The genome assembled here appears to be of higher quality than that of S. sihama in spite of the same sequencing strategy being employed, also in our lab [51]. This might be due to the heterozygosity rate of S. argus being substantially lower than that of S. sihama (0.92%) [51]. Male-specific Dmrt1 is the candidate sex determination gene in S. argus [38]. Consistently, gene fragments of Dmrt1 were present in the male genome (Supplementary Sequences), while being absent in the female genome (data not shown). The complete Dmrt1 gene sequence is not available at present due to the read quality and ultimately, assembly status. On the other hand, the Dmrt1 gene is always very long in fish species. For example, the shortest Dmrt1 gene was found to be 12kb in Takifugu rubripes, which has a compressed genome [38]. To obtain better-assembled genomes by NGS, long-insert libraries should be constructed for sequencing [20]. Alternatively, third-generation sequencing technologies, such as Pacific Biosciences (PacBio) sequencing platform could be used to enhance genome assembly in future studies [42].

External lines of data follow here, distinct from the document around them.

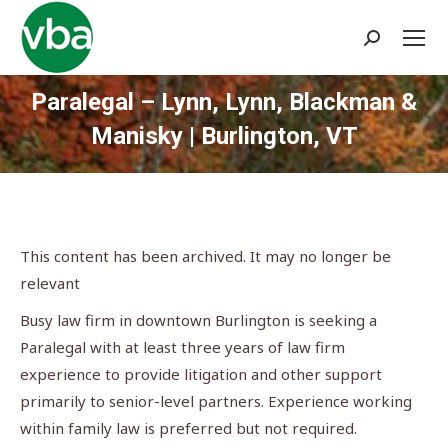
Search:
Paralegal – Lynn, Lynn, Blackman &
Manisky | Burlington, VT
You are here:
This content has been archived. It may no longer be
relevant
Busy law firm in downtown Burlington is seeking a
Paralegal with at least three years of law firm
experience to provide litigation and other support
primarily to senior-level partners. Experience working
within family law is preferred but not required.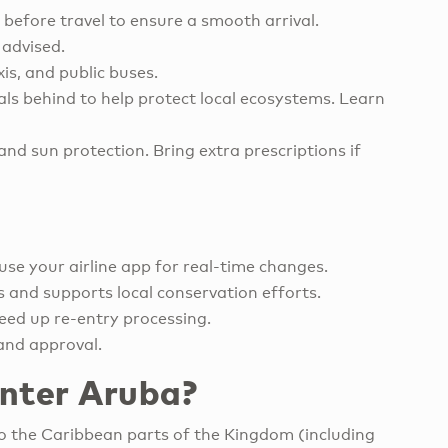
 before travel to ensure a smooth arrival.
 advised.
xis, and public buses.
ials behind to help protect local ecosystems. Learn
nd sun protection. Bring extra prescriptions if
use your airline app for real-time changes.
ls and supports local conservation efforts.
eed up re-entry processing.
and approval.
enter Aruba?
to the Caribbean parts of the Kingdom (including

Both male and female genomes appeared capable of developing tremendous SSR markers, which will help to solve the problem that SSR markers are principally derived from transcriptomic data in S. argus [4,52]. The number of SSR markers observed in male fish was slightly higher than that of female fish. The difference might be due to the male proto-Y sex chromosome having more repetitive elements [38,53].

5. Conclusions

In the present study, the first reference genome of S. argus was sequenced. Two spotted scat, a female and male, underwent whole-genome sequencing. The genome sizes of the female and male were 598.73 MB and 597.60 MB, respectively. The genome was annotated with 42,869 female and 43,283 male genes. The S. argus genomes contained 66.6% and 67.8% of the core genes in conserved Actinopterygii orthologs for each sex, respectively. The rate of genome heterozygosity of the male fish was slightly higher than that of the female. The number of SSR markers developed from the male was slightly greater than that of the female fish. These data suggest that the differences between male and female genomes of S. argus are minor. It was also confirmed that the male-specific Dmrt1 is a good candidate sex determination gene via genome sequencing. This study provides an important genome resource for further studies of S. argus.